North Carolina Gov. Josh Stein announced Monday that the state’s medical debt relief initiative has eliminated roughly $6.5 billion in medical debt for 2.5 million North Carolinians.
The program, launched under former Gov. Roy Cooper last July, has far surpassed its initial projection of $4 billion in alleviated debt, and Stein and Health and Human Services Secretary Dev Sangvai said they will continue to search for debts to alleviate.
Focused on debt deemed “uncollectible,” the relief program incentivized the state’s 99 acute care hospitals to relieve medical debt for low- and middle-income patients and expand charity care policies as conditions for receiving higher payments through Medicaid’s Healthcare Access and Stabilization Program. The state also instructed hospitals to stop reporting medical debt to credit agencies.
Former Gov. Roy Cooper, pictured during a roundtable about health care costs and Medicaid at Chavis Community Center in Raleigh, North Carolina on Sept. 19, 2025, led the effort to obtain medical debt relief under his tenure as governor. (Photo: Galen Bacharier/NC Newsline)“For many people, the debt service serves as an anvil holding them back from opportunity and a better life, from getting a mortgage or a small business loan,” Stein said in a news conference at the Executive Mansion. “Unlike most other forms of debt, medical debt is not a choice. Nobody chooses to have a heart attack or get diagnosed with a chronic condition — you just have to deal with it.”
Stein thanked Cooper and former Health and Human Services Secretary Kody Kinsley, the latter of whom was in attendance, for spearheading the “first-of-its-kind” initiative to use federal health care funds as leverage to change hospitals’ debt policies.
“Most of the debt had been on the books for years.
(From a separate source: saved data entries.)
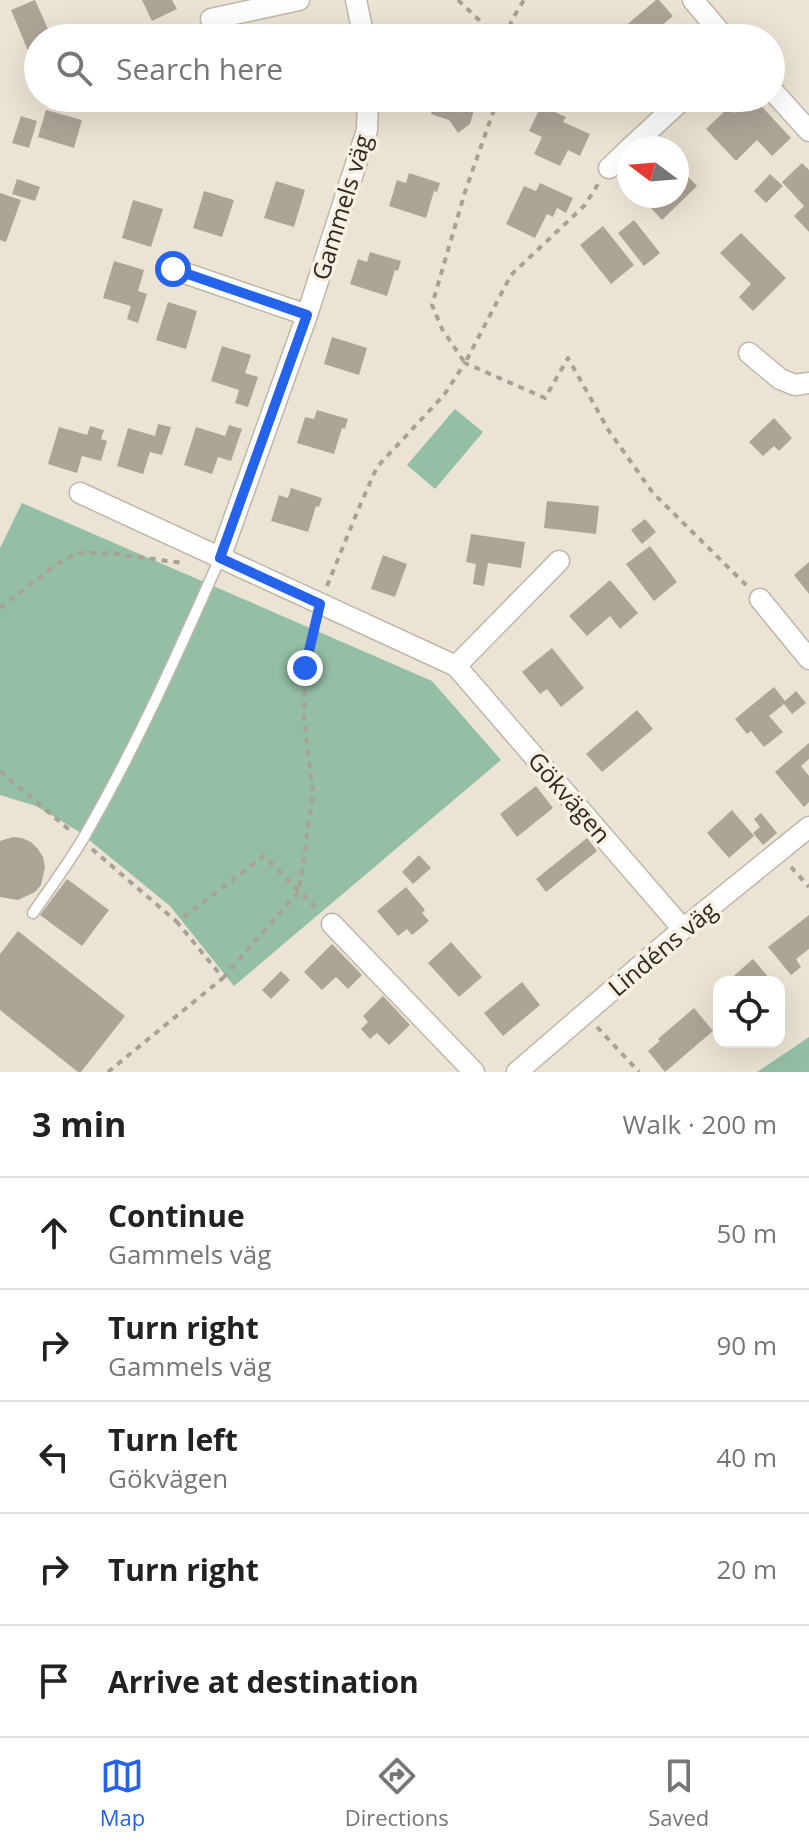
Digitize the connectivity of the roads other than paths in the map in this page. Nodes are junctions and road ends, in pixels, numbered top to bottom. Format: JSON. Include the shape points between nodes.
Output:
{"nodes":[{"id":1,"x":299,"y":0,"type":"edge"},
{"id":2,"x":356,"y":0,"type":"edge"},
{"id":3,"x":693,"y":0,"type":"edge"},
{"id":4,"x":211,"y":19,"type":"dead end"},
{"id":5,"x":361,"y":24,"type":"edge"},
{"id":6,"x":713,"y":24,"type":"edge"},
{"id":7,"x":785,"y":104,"type":"edge"},
{"id":8,"x":368,"y":112,"type":"edge"},
{"id":9,"x":669,"y":112,"type":"edge"},
{"id":10,"x":809,"y":131,"type":"edge"},
{"id":11,"x":643,"y":136,"type":"edge"},
{"id":12,"x":617,"y":160,"type":"edge"},
{"id":13,"x":609,"y":168,"type":"road end"},
{"id":14,"x":173,"y":269,"type":"dead end"},
{"id":15,"x":307,"y":315,"type":"junction"},
{"id":16,"x":749,"y":353,"type":"dead end"},
{"id":17,"x":809,"y":383,"type":"edge"},
{"id":18,"x":80,"y":493,"type":"dead end"},
{"id":19,"x":220,"y":558,"type":"junction"},
{"id":20,"x":559,"y":561,"type":"dead end"},
{"id":21,"x":760,"y":599,"type":"road end"},
{"id":22,"x":809,"y":659,"type":"edge"},
{"id":23,"x":456,"y":666,"type":"junction"},
{"id":24,"x":809,"y":827,"type":"edge"},
{"id":25,"x":33,"y":913,"type":"dead end"},
{"id":26,"x":332,"y":924,"type":"road end"},
{"id":27,"x":683,"y":929,"type":"junction"},
{"id":28,"x":474,"y":1072,"type":"edge"},
{"id":29,"x":517,"y":1072,"type":"edge"}],
"edges":[{"from":1,"to":4,"type":"street"},
{"from":2,"to":5,"type":"street"},
{"from":3,"to":6,"type":"street"},
{"from":7,"to":10,"type":"street"},
{"from":8,"to":15,"type":"street","name":"Gammels väg","via":[[367,130]]},
{"from":9,"to":11,"type":"street"},
{"from":12,"to":13,"type":"street"},
{"from":14,"to":15,"type":"street"},
{"from":15,"to":19,"type":"street","name":"Gammels väg"},
{"from":16,"to":17,"type":"street","via":[[780,379]]},
{"from":18,"to":19,"type":"street","name":"Gökvägen"},
{"from":19,"to":23,"type":"street","name":"Gökvägen"},
{"from":19,"to":25,"type":"lane","via":[[132,751],[82,841]]},
{"from":20,"to":23,"type":"street"},
{"from":21,"to":22,"type":"street"},
{"from":23,"to":27,"type":"street","name":"Gökvägen"},
{"from":24,"to":27,"type":"street","name":"Lindéns väg"},
{"from":26,"to":28,"type":"street"},
{"from":27,"to":29,"type":"street","name":"Lindéns väg"}]}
It only served to deprive people who had no way of paying back of a brighter financial future,” he said. “If they could have paid, they would have paid.”
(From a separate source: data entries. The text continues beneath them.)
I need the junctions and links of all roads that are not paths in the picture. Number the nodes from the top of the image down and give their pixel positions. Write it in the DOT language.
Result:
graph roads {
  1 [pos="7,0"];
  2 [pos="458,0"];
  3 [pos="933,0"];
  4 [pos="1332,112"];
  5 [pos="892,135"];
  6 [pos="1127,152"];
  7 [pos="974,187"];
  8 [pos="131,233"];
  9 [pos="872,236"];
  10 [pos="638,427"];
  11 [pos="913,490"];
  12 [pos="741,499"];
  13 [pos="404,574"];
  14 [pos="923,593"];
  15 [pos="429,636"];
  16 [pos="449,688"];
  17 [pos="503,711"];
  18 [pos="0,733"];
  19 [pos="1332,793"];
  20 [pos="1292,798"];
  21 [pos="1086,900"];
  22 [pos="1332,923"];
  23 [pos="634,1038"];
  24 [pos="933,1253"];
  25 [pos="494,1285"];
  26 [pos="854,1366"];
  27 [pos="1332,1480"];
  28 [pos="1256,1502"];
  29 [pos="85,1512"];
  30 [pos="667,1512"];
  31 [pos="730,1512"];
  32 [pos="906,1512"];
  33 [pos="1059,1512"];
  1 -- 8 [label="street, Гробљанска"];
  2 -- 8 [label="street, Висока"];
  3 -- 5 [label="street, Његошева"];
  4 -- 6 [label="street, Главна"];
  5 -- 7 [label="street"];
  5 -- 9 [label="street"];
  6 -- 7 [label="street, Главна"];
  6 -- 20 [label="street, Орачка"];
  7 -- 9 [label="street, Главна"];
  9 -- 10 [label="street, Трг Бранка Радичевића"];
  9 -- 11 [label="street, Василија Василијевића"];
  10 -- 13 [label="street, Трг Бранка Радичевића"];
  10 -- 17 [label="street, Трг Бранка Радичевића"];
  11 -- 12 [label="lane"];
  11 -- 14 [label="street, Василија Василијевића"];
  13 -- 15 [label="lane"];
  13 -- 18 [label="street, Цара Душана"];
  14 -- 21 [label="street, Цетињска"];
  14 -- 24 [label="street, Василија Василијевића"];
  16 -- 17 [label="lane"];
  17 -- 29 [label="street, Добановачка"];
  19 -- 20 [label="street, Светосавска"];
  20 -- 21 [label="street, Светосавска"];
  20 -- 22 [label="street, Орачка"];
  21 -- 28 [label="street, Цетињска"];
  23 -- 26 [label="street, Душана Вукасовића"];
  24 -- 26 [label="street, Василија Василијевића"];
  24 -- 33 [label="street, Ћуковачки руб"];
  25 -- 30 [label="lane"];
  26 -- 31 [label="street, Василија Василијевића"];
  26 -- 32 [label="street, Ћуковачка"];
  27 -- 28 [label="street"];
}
The North Carolina Healthcare Association, an advocacy group for the hospital industry, didn’t immediately respond to a request for comment.
The program was able to surpass its initial forecast as participating hospitals found additional debt that could be relieved through the review process that was not included in the initial negotiation between NCDHHS and health care providers, Stein said, adding that he expects that number to grow as hospitals continue the relief process.
To inform North Carolinians that their debt has been erased, NCDHHS has partnered with charity Undue Medical Debt to send explanation letters to those impacted. Undue Medical Debt is set to mail more than 250,000 letters this week informing residents they no longer owe their balances.
“I am particularly proud to highlight that North Carolina’s approach is particularly unique because it facilitates, in the short term, debt relief for families today, while incentivizing long- term policy changes that will end the cycle of medical debt by attacking it at its root cause, ending it before it even starts,” said Undue Medical Debt board vice chair Jose Penabad.
North Carolina Health and Human Services Secretary Dev Sangvai said in a press conference Monday, Oct. 13, 2025 that the medical debt relief program is designed to prevent future debt from accumulating rather than providing a “one-time fix.” (Photo: Brandon Kingdollar/NC Newsline)Stein also used the news conference Monday to reiterate calls for the North Carolina General Assembly to fully fund the state’s Medicaid program and for Congress to renew Affordable Care Act subsidies. “We have so much work to do to improve people’s health and financial wellbeing,” Stein said.
While the program is based on conditioning federal dollars for hospitals, the ongoing government shutdown has not impacted the debt relief efforts, Sangvai said.
He added that NCDHHS will continue to evaluate the effects of the One Big Beautiful Bill Act and its changes to Medicaid and HASP, but the debt relief policy changes at the hospital level help ensure the sustainability of the program regardless of federal health care policy.
“This is not a one-time fix,” Sangvai said. “It is a sustainable model that will continue to reduce debt burden and improve access to care for the years ahead,” Sangvai said.